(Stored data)

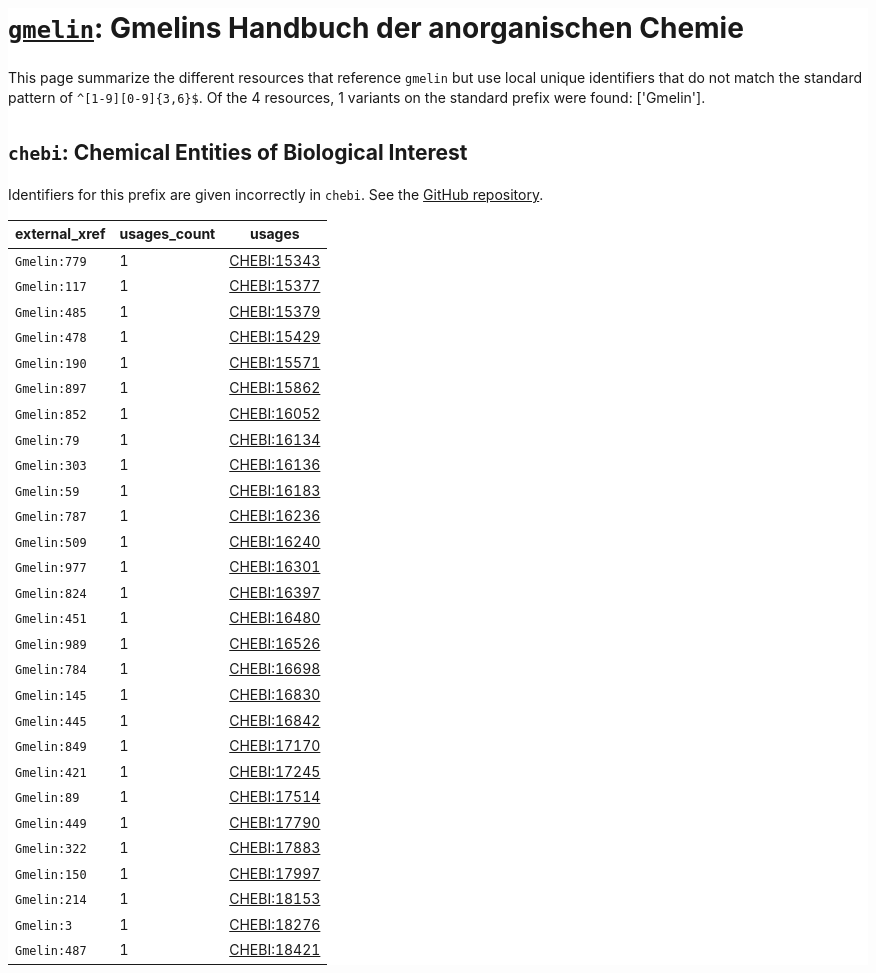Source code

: # [`gmelin`](https://bioregistry.io/gmelin): Gmelins Handbuch der anorganischen Chemie

This page summarize the different resources that reference `gmelin`
but use local unique identifiers that do not match the standard pattern of
`^[1-9][0-9]{3,6}$`. Of the 4 resources,
1 variants on the standard prefix were found: ['Gmelin'].

## `chebi`: Chemical Entities of Biological Interest

Identifiers for this prefix are given incorrectly in `chebi`. See the [GitHub repository](https://github.com/ebi-chebi/ChEBI).

| external_xref   |   usages_count | usages                                                    |
|-----------------|----------------|-----------------------------------------------------------|
| `Gmelin:779`    |              1 | [CHEBI:15343](http://purl.obolibrary.org/obo/CHEBI_15343) |
| `Gmelin:117`    |              1 | [CHEBI:15377](http://purl.obolibrary.org/obo/CHEBI_15377) |
| `Gmelin:485`    |              1 | [CHEBI:15379](http://purl.obolibrary.org/obo/CHEBI_15379) |
| `Gmelin:478`    |              1 | [CHEBI:15429](http://purl.obolibrary.org/obo/CHEBI_15429) |
| `Gmelin:190`    |              1 | [CHEBI:15571](http://purl.obolibrary.org/obo/CHEBI_15571) |
| `Gmelin:897`    |              1 | [CHEBI:15862](http://purl.obolibrary.org/obo/CHEBI_15862) |
| `Gmelin:852`    |              1 | [CHEBI:16052](http://purl.obolibrary.org/obo/CHEBI_16052) |
| `Gmelin:79`     |              1 | [CHEBI:16134](http://purl.obolibrary.org/obo/CHEBI_16134) |
| `Gmelin:303`    |              1 | [CHEBI:16136](http://purl.obolibrary.org/obo/CHEBI_16136) |
| `Gmelin:59`     |              1 | [CHEBI:16183](http://purl.obolibrary.org/obo/CHEBI_16183) |
| `Gmelin:787`    |              1 | [CHEBI:16236](http://purl.obolibrary.org/obo/CHEBI_16236) |
| `Gmelin:509`    |              1 | [CHEBI:16240](http://purl.obolibrary.org/obo/CHEBI_16240) |
| `Gmelin:977`    |              1 | [CHEBI:16301](http://purl.obolibrary.org/obo/CHEBI_16301) |
| `Gmelin:824`    |              1 | [CHEBI:16397](http://purl.obolibrary.org/obo/CHEBI_16397) |
| `Gmelin:451`    |              1 | [CHEBI:16480](http://purl.obolibrary.org/obo/CHEBI_16480) |
| `Gmelin:989`    |              1 | [CHEBI:16526](http://purl.obolibrary.org/obo/CHEBI_16526) |
| `Gmelin:784`    |              1 | [CHEBI:16698](http://purl.obolibrary.org/obo/CHEBI_16698) |
| `Gmelin:145`    |              1 | [CHEBI:16830](http://purl.obolibrary.org/obo/CHEBI_16830) |
| `Gmelin:445`    |              1 | [CHEBI:16842](http://purl.obolibrary.org/obo/CHEBI_16842) |
| `Gmelin:849`    |              1 | [CHEBI:17170](http://purl.obolibrary.org/obo/CHEBI_17170) |
| `Gmelin:421`    |              1 | [CHEBI:17245](http://purl.obolibrary.org/obo/CHEBI_17245) |
| `Gmelin:89`     |              1 | [CHEBI:17514](http://purl.obolibrary.org/obo/CHEBI_17514) |
| `Gmelin:449`    |              1 | [CHEBI:17790](http://purl.obolibrary.org/obo/CHEBI_17790) |
| `Gmelin:322`    |              1 | [CHEBI:17883](http://purl.obolibrary.org/obo/CHEBI_17883) |
| `Gmelin:150`    |              1 | [CHEBI:17997](http://purl.obolibrary.org/obo/CHEBI_17997) |
| `Gmelin:214`    |              1 | [CHEBI:18153](http://purl.obolibrary.org/obo/CHEBI_18153) |
| `Gmelin:3`      |              1 | [CHEBI:18276](http://purl.obolibrary.org/obo/CHEBI_18276) |
| `Gmelin:487`    |              1 | [CHEBI:18421](http://purl.obolibrary.org/obo/CHEBI_18421) |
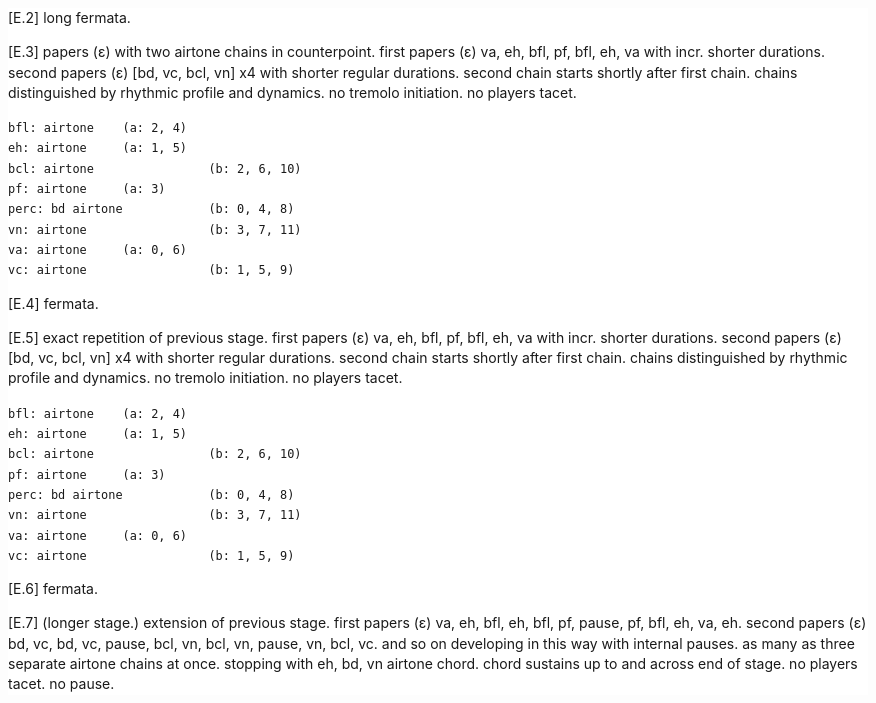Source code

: [E.2]
long fermata.

[E.3]
papers (ε) with two airtone chains in counterpoint.
first papers (ε) va, eh, bfl, pf, bfl, eh, va with incr. shorter durations.
second papers (ε) [bd, vc, bcl, vn] x4 with shorter regular durations.
second chain starts shortly after first chain.
chains distinguished by rhythmic profile and dynamics.
no tremolo initiation.
no players tacet.

    bfl: airtone    (a: 2, 4)
    eh: airtone     (a: 1, 5)
    bcl: airtone                (b: 2, 6, 10)
    pf: airtone     (a: 3)
    perc: bd airtone            (b: 0, 4, 8)
    vn: airtone                 (b: 3, 7, 11)
    va: airtone     (a: 0, 6)
    vc: airtone                 (b: 1, 5, 9)

[E.4]
fermata.

[E.5]
exact repetition of previous stage.
first papers (ε) va, eh, bfl, pf, bfl, eh, va with incr. shorter durations.
second papers (ε) [bd, vc, bcl, vn] x4 with shorter regular durations.
second chain starts shortly after first chain.
chains distinguished by rhythmic profile and dynamics.
no tremolo initiation.
no players tacet.

    bfl: airtone    (a: 2, 4)
    eh: airtone     (a: 1, 5)
    bcl: airtone                (b: 2, 6, 10)
    pf: airtone     (a: 3)
    perc: bd airtone            (b: 0, 4, 8)
    vn: airtone                 (b: 3, 7, 11)
    va: airtone     (a: 0, 6)
    vc: airtone                 (b: 1, 5, 9)

[E.6]
fermata.

[E.7]
(longer stage.)
extension of previous stage.
first papers (ε) va, eh, bfl, eh, bfl, pf, pause, pf, bfl, eh, va, eh.
second papers (ε) bd, vc, bd, vc, pause, bcl, vn, bcl, vn, pause, vn, bcl, vc.
and so on developing in this way with internal pauses.
as many as three separate airtone chains at once.
stopping with eh, bd, vn airtone chord.
chord sustains up to and across end of stage.
no players tacet.
no pause.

• **GOAL OF THE EXERCISE**: In the entries above, find the line holding "but use local" and the line holding "1 | [CHEBI:16236](http://purl.obolibrary.org/obo/CHEBI_16236) |", then retype exactly those two lines and every line between them, and nothing else.

• **SOLUTION TO THE EXERCISE**:
but use local unique identifiers that do not match the standard pattern of
`^[1-9][0-9]{3,6}$`. Of the 4 resources,
1 variants on the standard prefix were found: ['Gmelin'].

## `chebi`: Chemical Entities of Biological Interest

Identifiers for this prefix are given incorrectly in `chebi`. See the [GitHub repository](https://github.com/ebi-chebi/ChEBI).

| external_xref   |   usages_count | usages                                                    |
|-----------------|----------------|-----------------------------------------------------------|
| `Gmelin:779`    |              1 | [CHEBI:15343](http://purl.obolibrary.org/obo/CHEBI_15343) |
| `Gmelin:117`    |              1 | [CHEBI:15377](http://purl.obolibrary.org/obo/CHEBI_15377) |
| `Gmelin:485`    |              1 | [CHEBI:15379](http://purl.obolibrary.org/obo/CHEBI_15379) |
| `Gmelin:478`    |              1 | [CHEBI:15429](http://purl.obolibrary.org/obo/CHEBI_15429) |
| `Gmelin:190`    |              1 | [CHEBI:15571](http://purl.obolibrary.org/obo/CHEBI_15571) |
| `Gmelin:897`    |              1 | [CHEBI:15862](http://purl.obolibrary.org/obo/CHEBI_15862) |
| `Gmelin:852`    |              1 | [CHEBI:16052](http://purl.obolibrary.org/obo/CHEBI_16052) |
| `Gmelin:79`     |              1 | [CHEBI:16134](http://purl.obolibrary.org/obo/CHEBI_16134) |
| `Gmelin:303`    |              1 | [CHEBI:16136](http://purl.obolibrary.org/obo/CHEBI_16136) |
| `Gmelin:59`     |              1 | [CHEBI:16183](http://purl.obolibrary.org/obo/CHEBI_16183) |
| `Gmelin:787`    |              1 | [CHEBI:16236](http://purl.obolibrary.org/obo/CHEBI_16236) |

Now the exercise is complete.